Task statement:
Write out the lines of all the records below word for word, omitting the pictures.

Dataset entries
:::::

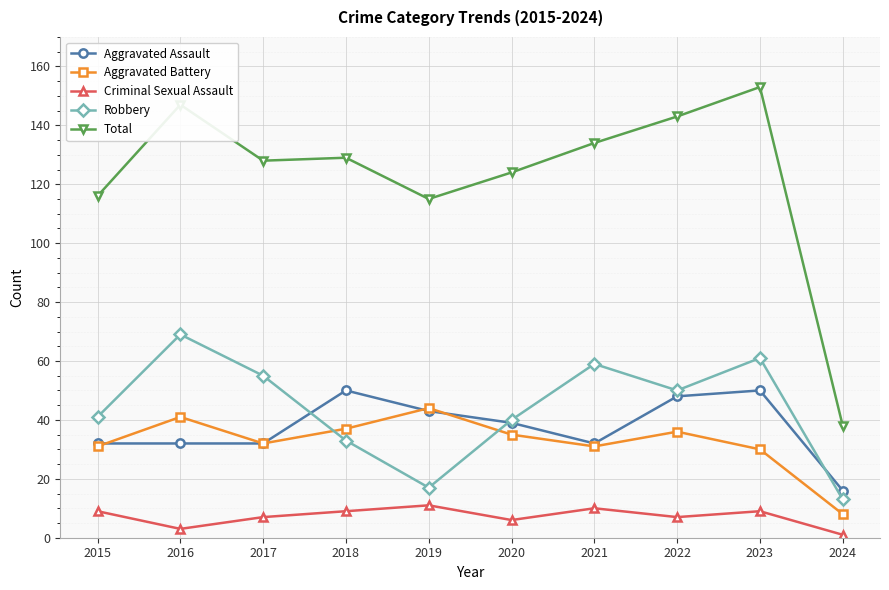

What is the lowest value of the Robbery series?

13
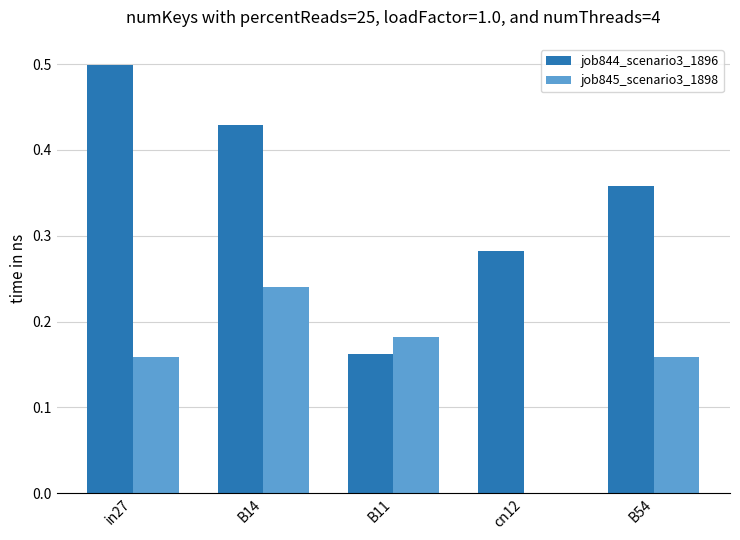

How many data points does each series have?

5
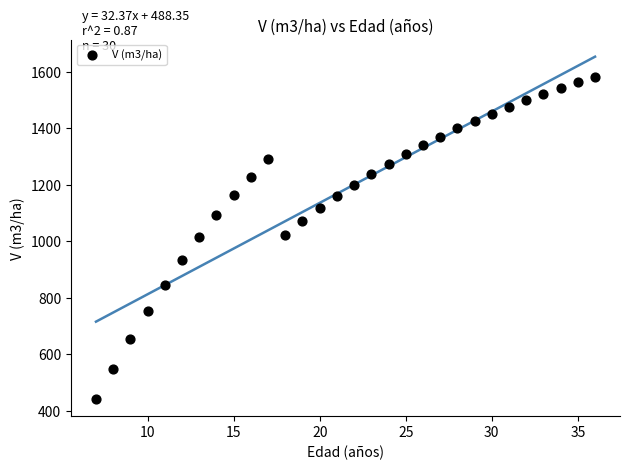

What is the range of Y values (max minus min)?

1141.2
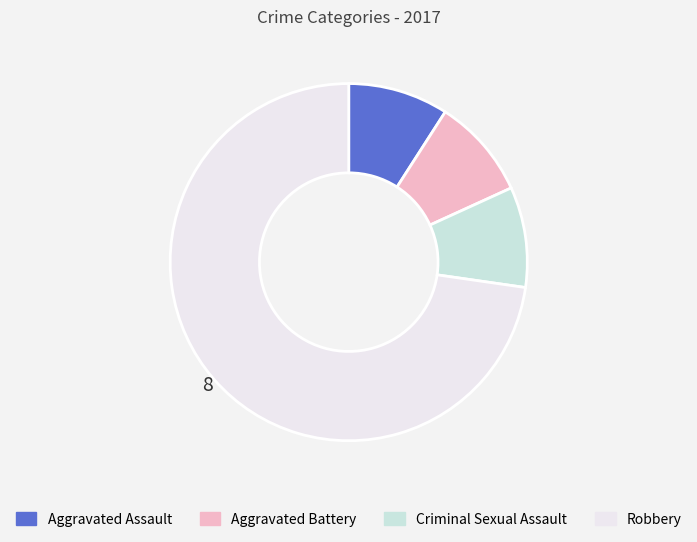

How many segments does this pie chart have?

4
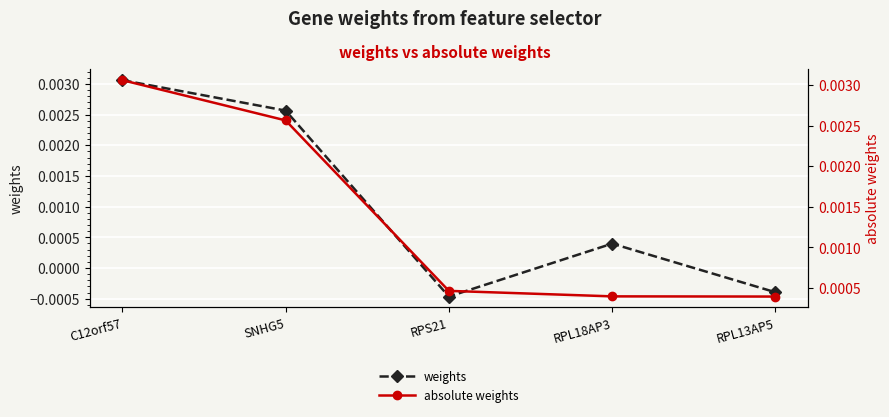

At which category is the sum across all series the highest?

C12orf57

:::::

Output of the task:
What is the lowest value of the Robbery series?

13

How many data points does each series have?

5

What is the range of Y values (max minus min)?

1141.2

How many segments does this pie chart have?

4

At which category is the sum across all series the highest?

C12orf57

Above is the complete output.